Exercise aim
Your copy must hold all of the data below, unchanged and without images.

Given records
++++++++
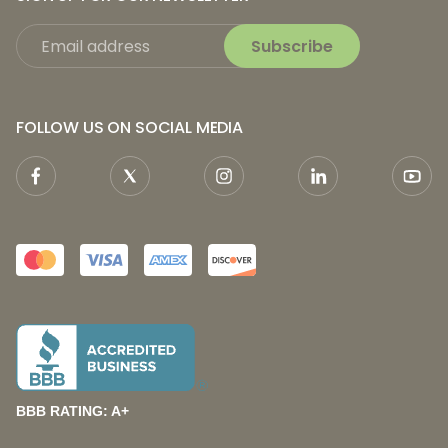
Subscribe
FOLLOW US ON SOCIAL MEDIA
BBB RATING: A+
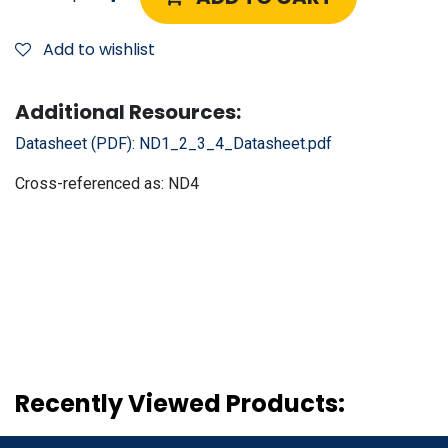
Add to wishlist
Additional Resources:
Datasheet (PDF):
ND1_2_3_4_Datasheet.pdf
Cross-referenced as:
ND4
Recently Viewed Products:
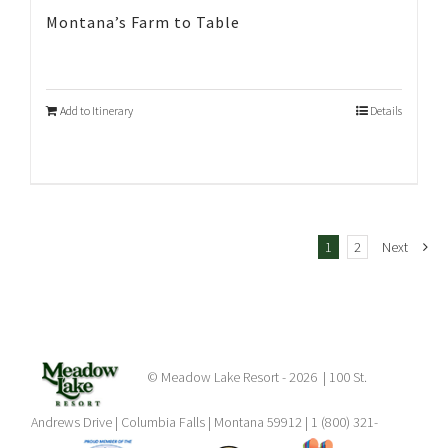
Montana’s Farm to Table
Add to Itinerary
Details
1
2
Next
© Meadow Lake Resort -
2026 | 100 St.
Andrews Drive | Columbia Falls | Montana 59912 | 1 (800) 321-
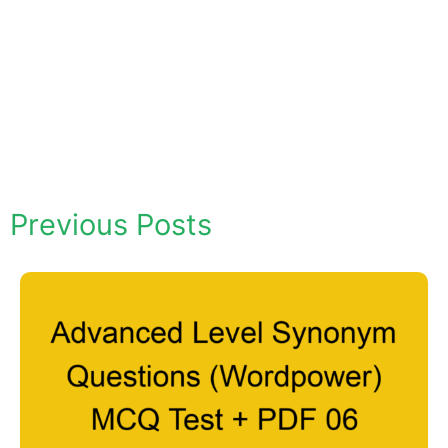
Previous Posts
++++++++
Result of the task
Subscribe
FOLLOW US ON SOCIAL MEDIA
BBB RATING: A+
Add to wishlist
Additional Resources:
Datasheet (PDF):
ND1_2_3_4_Datasheet.pdf
Cross-referenced as:
ND4
Recently Viewed Products:
Montana’s Farm to Table
Add to Itinerary
Details
1
2
Next
© Meadow Lake Resort -
2026 | 100 St.
Andrews Drive | Columbia Falls | Montana 59912 | 1 (800) 321-
Previous Posts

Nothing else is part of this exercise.